- Specialty: Medical genetics
- Symptoms: Hypotonia, congenital anomalies and seizures
- Complications: Early death
- Usual onset: Birth
- Duration: Life-long (short life span)
- Types: 1, 2, 3, 4
- Causes: Genetic mutation
- Prevention: none
- Prognosis: Bad
- Frequency: very rare, only 15 cases have been reported in medical literature.
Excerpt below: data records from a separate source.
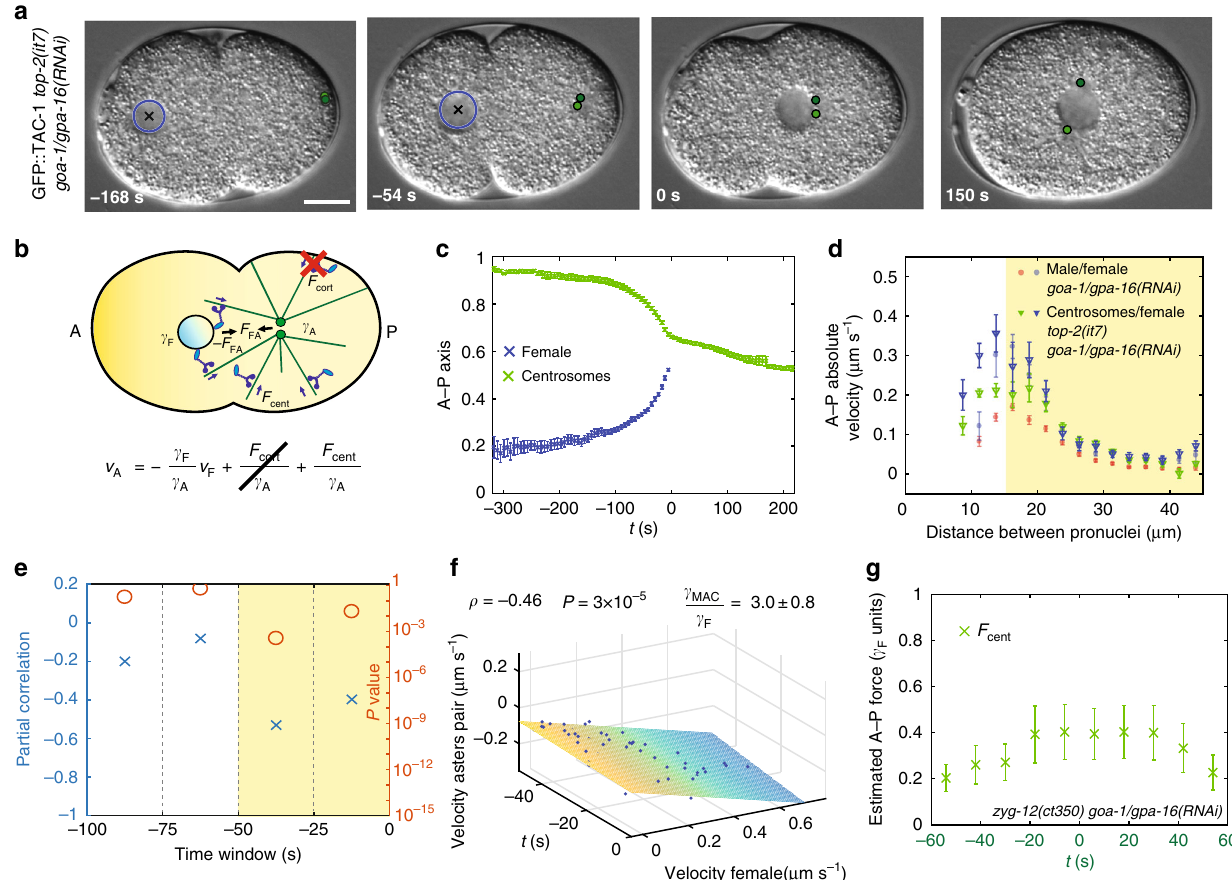
Fig. 4 Centrosome movements upon depletion of cortical dynein and without male pronucleus uncover drag coef fi cient of microtubule asters. a , b Snapshots and schematics of movements of female pronucleus and centrosomes in top-2 ( it7 ) goa-1/gpa-16 ( RNAi ) embryo. In this fi gure, time 0 s is at meeting of the asters with the female pronucleus. c Average female pronucleus and centrosome midpoint positions along the A – P axis as a function of time, with S.E.M. ( n = 10). d Absolute average velocities, with S.E.M., of the female pronucleus and the centrosome pair as a function of their distance in the indicated conditions ( goa-1/gpa-16 ( RNAi ), n = 31, same as in Fig. 3d; top-2 ( it7 ) goa-1/gpa-16 ( RNAi ), n = 10; here and in e , f , velocities are calculated between successive frames 6 s apart. The velocities of the female pronucleus during the acceleration phase in goa-1/gpa-16 ( RNAi ) and top-2 ( it7 ) goa-1/ gpa-16 ( RNAi ) are compatible ( d > 15 µ m, highlighted in yellow; χ 2 = 9; P = 0.76), whereas the velocities of the male-asters complex and of the asters pair are not ( χ 2 = 105; P < 1 × 10 − 16 ). e Partial Pearson ’ s correlation, controlling for time variation, between the velocities of the female pronucleus and the two asters along the A – P axis over successive time windows ( n = 10, partial correlation: blue crosses; P value (Student's t test, two-sided): orange circles; the correlated time window is highlighted in yellow). f Velocity of male pronucleus as a function of time and of female pronucleus velocity during the correlated phase of pronuclear migration in top-2(it7) goa-1/gpa-16 ( RNAi ) embryos ( n = 10, − 50 < t < 0 s time window). Plane: linear fi t v A ¼ (cid:2) γ F γ v F þ v 0 þ mt v 0 ¼ (cid:2) 0 : 11 ± 0 : 04 ð Þ μ ms (cid:2) 2 ; errorsareS : D : ð Þ . g Centering force (with S.E.M., n = 8 ) acting on MAC the asters pair in zyg-12 ( ct350 ) goa-1/gpa-16 ( RNAi ) embryos as a function of time. Since pronuclear meeting does not occur in zyg-12(ct350) goa-1/gpa-16 (RNAi) embryos, time 0 s is de fi ned as the half-centration time (indicated by the green lettering on the x axis; microtubule asters, centrosomes move faster toward the cell center in top-2(it7) goa-1/gpa-16(RNAi) embryos than in zyg-12 (ct350) goa-1/gpa-16(RNAi) embryos, in which that pull is absent (Supplementary Fig. 5b, c).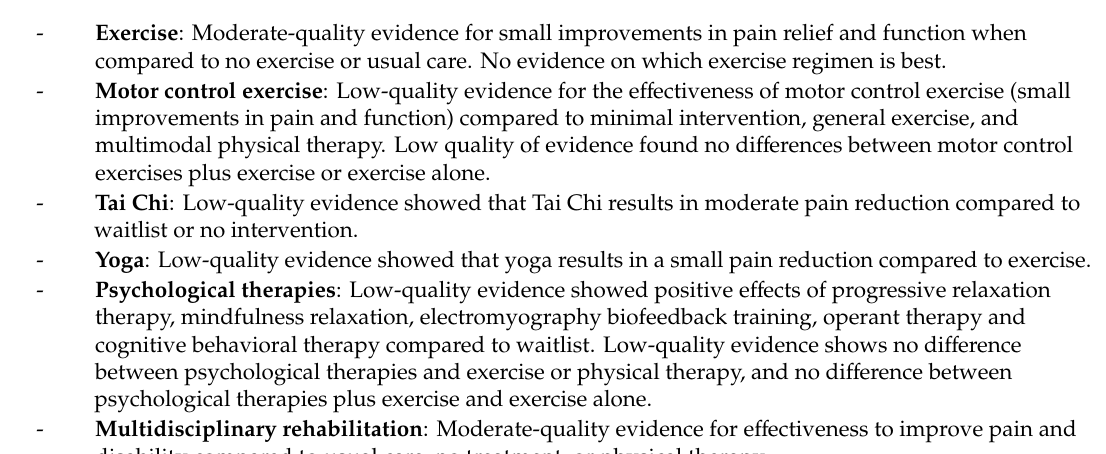
Guideline Recommendation for CLBP - Exercise : Moderate-quality evidence for small improvements in pain relief and function when compared to no exercise or usual care. No evidence on which exercise regimen is best. - Motor control exercise : Low-quality evidence for the e ff ectiveness of motor control exercise (small improvements in pain and function) compared to minimal intervention, general exercise, and multimodal physical therapy. Low quality of evidence found no di ff erences between motor control exercises plus exercise or exercise alone. Tai Chi : Low-quality evidence showed that Tai Chi results in moderate pain reduction compared to waitlist or no intervention. Psychological therapies : Low-quality evidence showed positive e ff ects of progressive relaxation therapy, mindfulness relaxation, electromyography biofeedback training, operant therapy and cognitive behavioral therapy compared to waitlist. Low-quality evidence shows no di ff erence between psychological therapies and exercise or physical therapy, and no di ff erence between psychological therapies plus exercise and exercise alone. Multidisciplinary rehabilitation : Moderate-quality evidence for e ff ectiveness to improve pain and disability compared to usual care, no treatment, or physical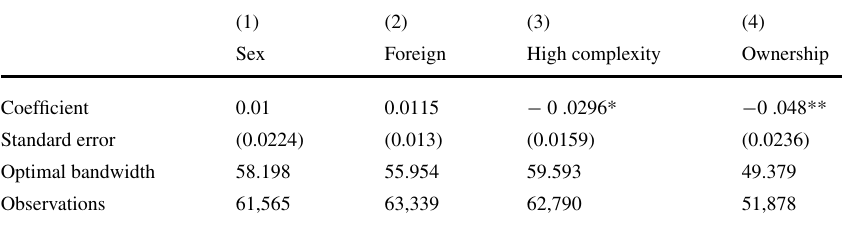
Table 4 Diff-in-disc continuity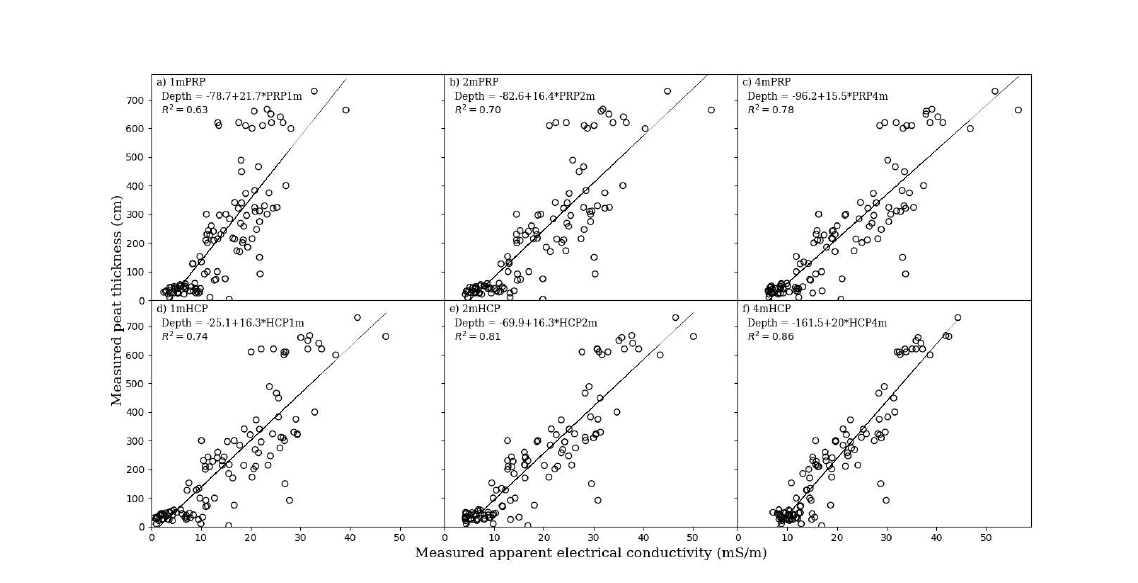
Figure 6. Measured peat thickness (cm) vs. measured apparent electrical conductivity (EC a —mS/m) collected using the six different coil configurations of a DUALEM-421S instrument: ( a ) 1mPRP, ( b ) 2mPRP, ( c ) 4mPRP, ( d ) 1mHCP, ( e ) 2mHCP and ( f ) 4mHCP (fitted regression line represented on each plot).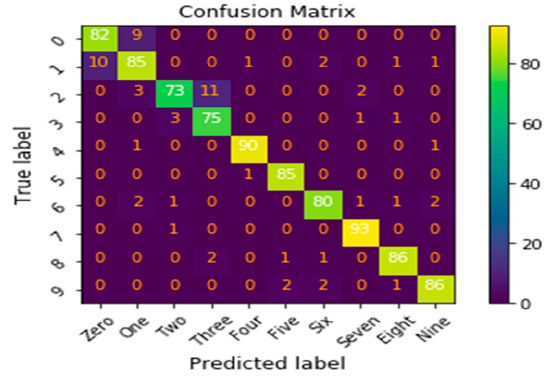
Figure 7. Confusion matrix of RNM–CNN on the CMATERDB dataset.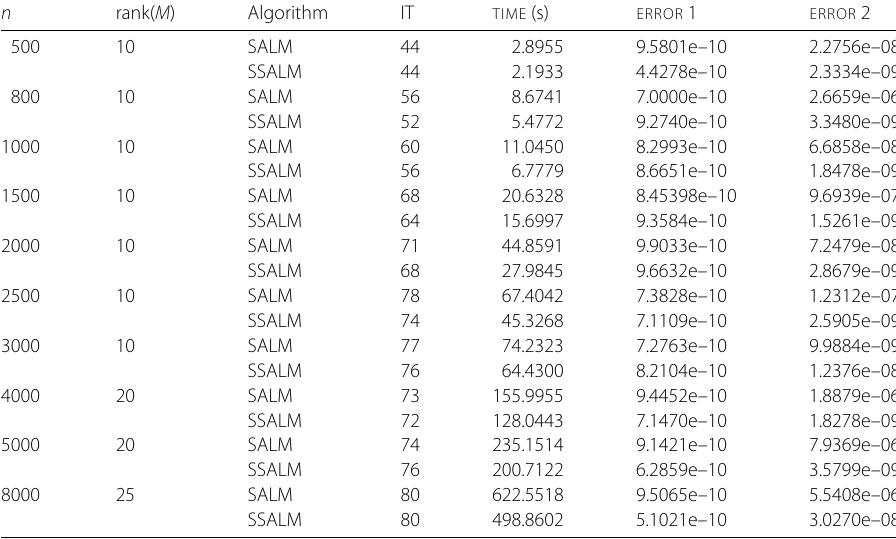
Table 2 Comparison between SALM and SSALM for p =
= Multiple congenital anomalies-hypotonia-seizures syndrome =

Multiple congenital anomalies-hypotonia-seizures syndrome (MCAHS) is a rare multi-systemic genetic disorder which is characterized by developmental delay, seizures, hypotonia and heart, urinary, and gastrointestinal abnormalities.

== Presentation ==

People with this disorder often show the following symptoms:

=== General ===

- Hypotonia
- Widespread developmental delays
- Early-onset seizures

=== Heart ===

- Patent foramen ovale
- Atrial septal defect
- Patent ductus arteriosus

=== Genito-urinary ===

- Hydrocele
- Renal collection system dilatation
- Hydroureter
- Hydronephrosis
- Trabecular urinary bladder hypertrophy

=== Gastrointestinal ===

- Gastroesophageal reflux
- Anal stenosis
- Imperforate anus
- Ano-vestibular fistula

=== Facial ===

- Coarse face
- Occiput prominence
- Bitemporal narrowing
- Epicanthal folds
- Hypertelorbitism
- Nystagmus
- Strabismus
- Distracted eyes
- Low-set prominent ears
- Nasal bridge depression
- Upward-facing nose
- Long philtrum
- Large, constantly open mouth
- Thin lips
- High palate
- Micro/retrognathia

=== Auricular ===

- Auricle abnormalities

== Causes ==
It is caused by an autosomal recessive mutation in PIGN (gene), on chromosome 18. It is caused by a C to A nucleotide substitution.

== Epidemiology ==

Only 15 cases of this syndrome have been reported in medical literature.